# [Activity]
Copy every line of the data exactly, keeping out any picture.

[Records from a data collection]
—————
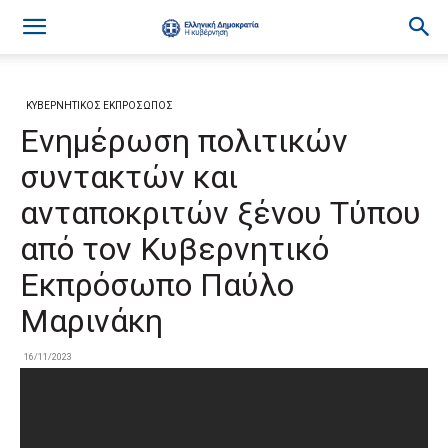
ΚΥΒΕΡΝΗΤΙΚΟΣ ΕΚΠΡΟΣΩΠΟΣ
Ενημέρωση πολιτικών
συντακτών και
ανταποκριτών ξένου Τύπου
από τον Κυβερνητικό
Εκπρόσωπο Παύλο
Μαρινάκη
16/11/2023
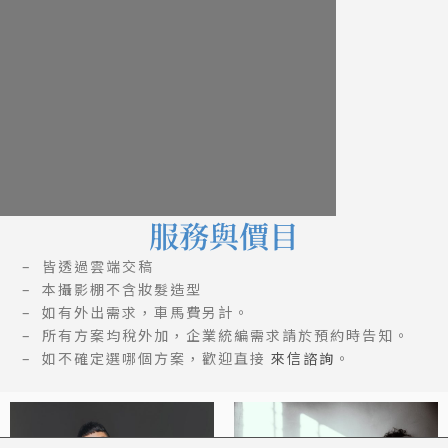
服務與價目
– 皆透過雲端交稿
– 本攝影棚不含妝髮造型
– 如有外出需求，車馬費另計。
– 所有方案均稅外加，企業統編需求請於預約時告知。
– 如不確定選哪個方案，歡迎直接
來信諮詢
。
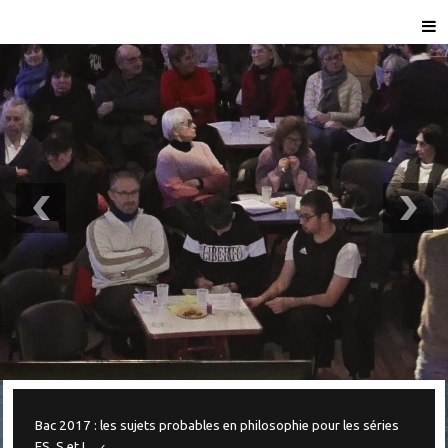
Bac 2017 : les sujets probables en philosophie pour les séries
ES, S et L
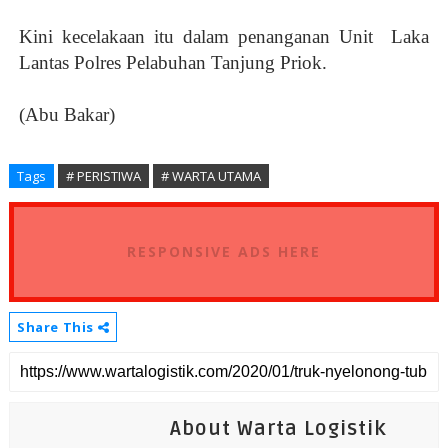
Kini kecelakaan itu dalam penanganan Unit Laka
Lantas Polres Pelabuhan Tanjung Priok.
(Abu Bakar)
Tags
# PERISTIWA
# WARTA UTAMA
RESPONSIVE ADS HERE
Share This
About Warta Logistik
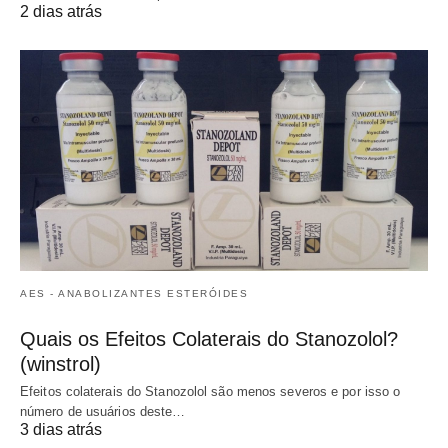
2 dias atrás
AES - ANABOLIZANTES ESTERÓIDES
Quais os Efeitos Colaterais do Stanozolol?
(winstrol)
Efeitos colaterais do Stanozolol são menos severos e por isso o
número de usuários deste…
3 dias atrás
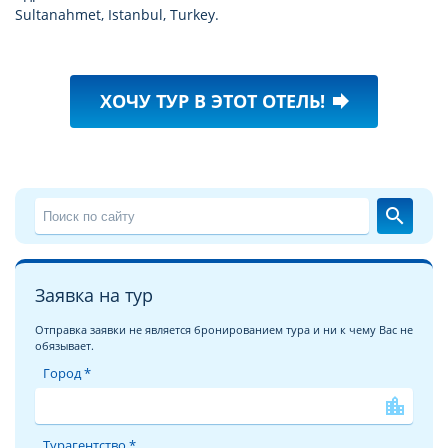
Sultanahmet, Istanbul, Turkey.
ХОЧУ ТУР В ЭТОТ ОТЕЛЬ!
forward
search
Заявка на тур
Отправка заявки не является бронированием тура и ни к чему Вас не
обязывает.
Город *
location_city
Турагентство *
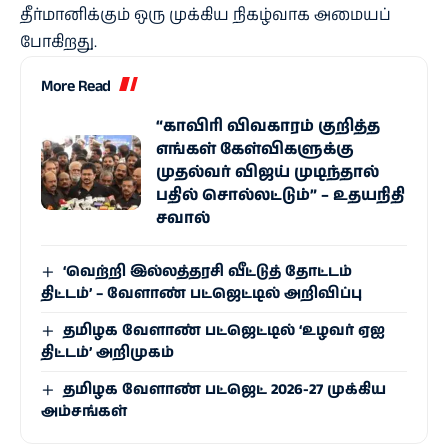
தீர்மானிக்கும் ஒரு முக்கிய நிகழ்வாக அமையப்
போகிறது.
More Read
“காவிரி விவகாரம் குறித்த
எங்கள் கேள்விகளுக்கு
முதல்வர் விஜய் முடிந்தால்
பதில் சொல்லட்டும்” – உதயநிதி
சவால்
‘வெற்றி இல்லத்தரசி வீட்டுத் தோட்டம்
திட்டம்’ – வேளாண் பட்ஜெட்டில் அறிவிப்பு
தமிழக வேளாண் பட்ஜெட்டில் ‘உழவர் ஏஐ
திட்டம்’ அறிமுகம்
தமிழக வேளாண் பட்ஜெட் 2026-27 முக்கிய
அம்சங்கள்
—————
# [Result]
ΚΥΒΕΡΝΗΤΙΚΟΣ ΕΚΠΡΟΣΩΠΟΣ
Ενημέρωση πολιτικών
συντακτών και
ανταποκριτών ξένου Τύπου
από τον Κυβερνητικό
Εκπρόσωπο Παύλο
Μαρινάκη
16/11/2023
服務與價目
– 皆透過雲端交稿
– 本攝影棚不含妝髮造型
– 如有外出需求，車馬費另計。
– 所有方案均稅外加，企業統編需求請於預約時告知。
– 如不確定選哪個方案，歡迎直接
來信諮詢
。
Bac 2017 : les sujets probables en philosophie pour les séries
ES, S et L
Kini kecelakaan itu dalam penanganan Unit Laka
Lantas Polres Pelabuhan Tanjung Priok.
(Abu Bakar)
Tags
# PERISTIWA
# WARTA UTAMA
RESPONSIVE ADS HERE
Share This
About Warta Logistik
2 dias atrás
AES - ANABOLIZANTES ESTERÓIDES
Quais os Efeitos Colaterais do Stanozolol?
(winstrol)
Efeitos colaterais do Stanozolol são menos severos e por isso o
número de usuários deste…
3 dias atrás
Sultanahmet, Istanbul, Turkey.
ХОЧУ ТУР В ЭТОТ ОТЕЛЬ!
forward
search
Заявка на тур
Отправка заявки не является бронированием тура и ни к чему Вас не
обязывает.
Город *
location_city
Турагентство *
தீர்மானிக்கும் ஒரு முக்கிய நிகழ்வாக அமையப்
போகிறது.
More Read
“காவிரி விவகாரம் குறித்த
எங்கள் கேள்விகளுக்கு
முதல்வர் விஜய் முடிந்தால்
பதில் சொல்லட்டும்” – உதயநிதி
சவால்
‘வெற்றி இல்லத்தரசி வீட்டுத் தோட்டம்
திட்டம்’ – வேளாண் பட்ஜெட்டில் அறிவிப்பு
தமிழக வேளாண் பட்ஜெட்டில் ‘உழவர் ஏஐ
திட்டம்’ அறிமுகம்
தமிழக வேளாண் பட்ஜெட் 2026-27 முக்கிய
அம்சங்கள்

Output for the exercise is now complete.